In June 1497, the historical expedition from Great Britain led by John Cabot on the ship "Matthew" approached the waters of North America, off the Newfoundland coast, and discovered abundant resources of cod. As it is recalled in historical documents, the Europeans were so profoundly impressed about their discovery that they brought back to Europe an incredible story of an anchor which could not be sunk in the water because of resting on very dense shoals of cod. For a period of almost five full centuries, this fishery alone supplied the world's population with an enormous amount of fish which could be roughly estimated at 200 million tons or more.
The first fishing expeditions after the John Cabot discovery of North America were started in the 1490s. Historic records show England (the "West Country"), France, Portugal and Spain were fishing cod in 1502–03. The fishing industry developed around cod as it was one of the most abundant species extending over the vast area from northern Labrador to New England. This discovery led to a fundamental build-up of the fishery in this area.

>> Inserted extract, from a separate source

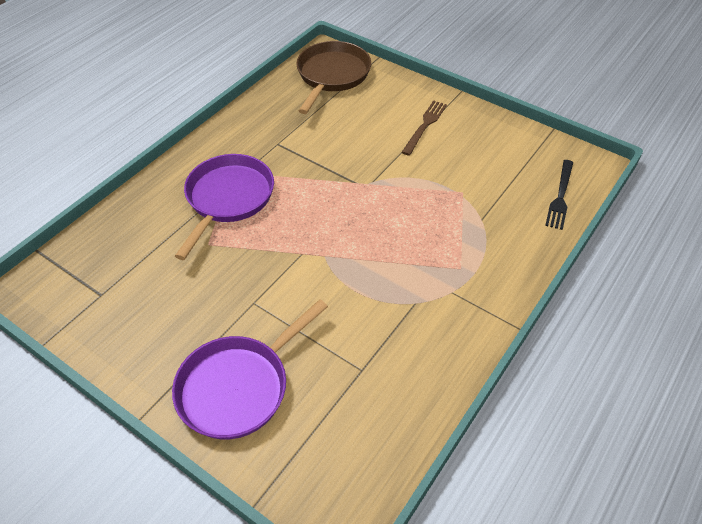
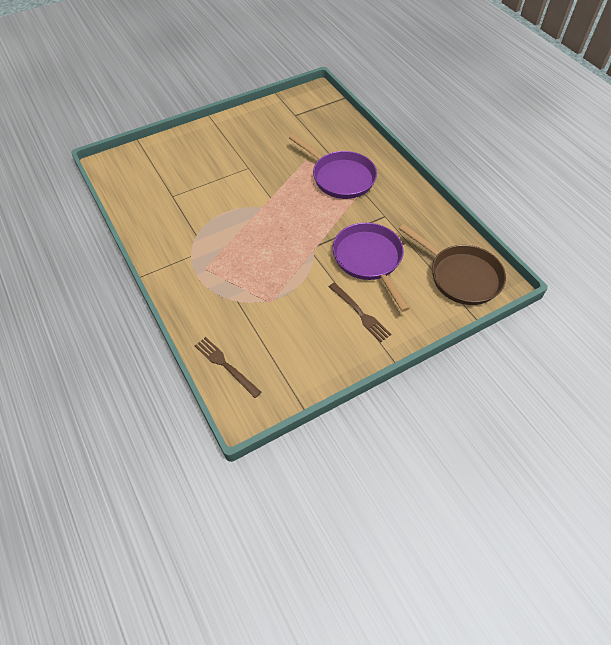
camera: 115 degrees right, 5 degrees up
(239, 386) = (200, 150): purple pan -> purple pan (369, 260)
(560, 196) = (226, 365): black fork -> brown fork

The USA began to record area of capture by fishing ground for landings at major Atlantic coast ports in 1891. In contrast, when Canadian fisheries statistics first reflected area of capture in 1917 only catches from inshore and offshore areas were distinguished. The first steps to establish a common international system of collection of area of capture information were taken by the North American Council on Fishery Investigations (NACFI) at its first meeting in 1921. This Council (which underwent several name changes between 1921 and 1930) was established to consider the state of various fish stocks and fish statistics were designed to correspond as far as possible with natural division of the fish populations or with barriers to fish migrations. This subsequently developed into a recording system on the scale of individual fishing banks or fishing grounds. The data collection schemes continued after NACFI ceased to exist after 1939.

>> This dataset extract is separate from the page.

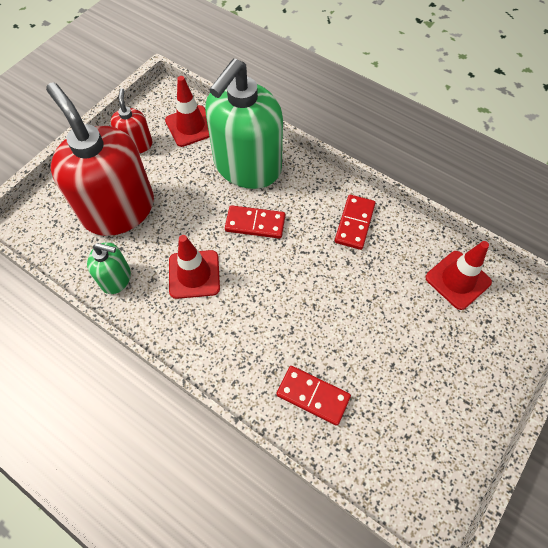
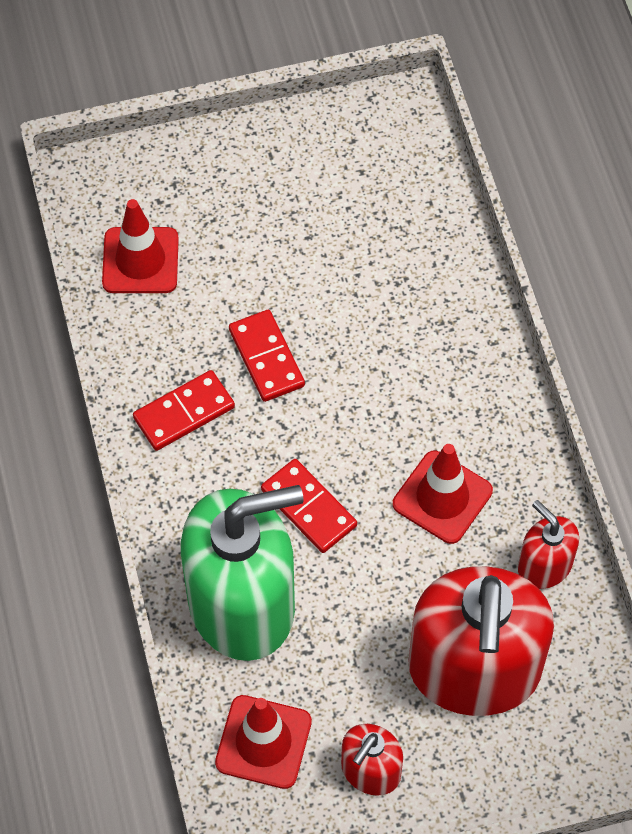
camera: 140 degrees left, 0 degrees up
(116, 278) = (544, 565): green soap dispenser -> red soap dispenser
(313, 395) = (420, 270): red domino -> red domino (266, 358)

It was not until the middle of the twentieth century that fishing nations recognized major threats to the "inexhaustible" resources of the Northwest Atlantic. The concern and the spirit of cooperation among nations to preserve fish stocks resulted in the establishment of an international organization – the International Commission for the Northwest Atlantic Fisheries (ICNAF) in 1950, which aimed to protect and conserve the fish resources of the Northwest Atlantic area on the basis of modern fishery science.
After almost 30 years of activity, ICNAF and the International Convention for the Northwest Atlantic Fisheries was replaced by a new Convention. In 1979, following the extension of national fisheries jurisdiction by the Coastal States to 200 nautical miles, ICNAF was replaced by the Northwest Atlantic Fisheries Organization (NAFO), established under the new Convention on Future Multilateral Cooperation in the Northwest Atlantic Fisheries. The Northwest Atlantic fisheries have a rich history, and a great deal of research has been sponsored or encouraged by NAFO and its predecessor, ICNAF.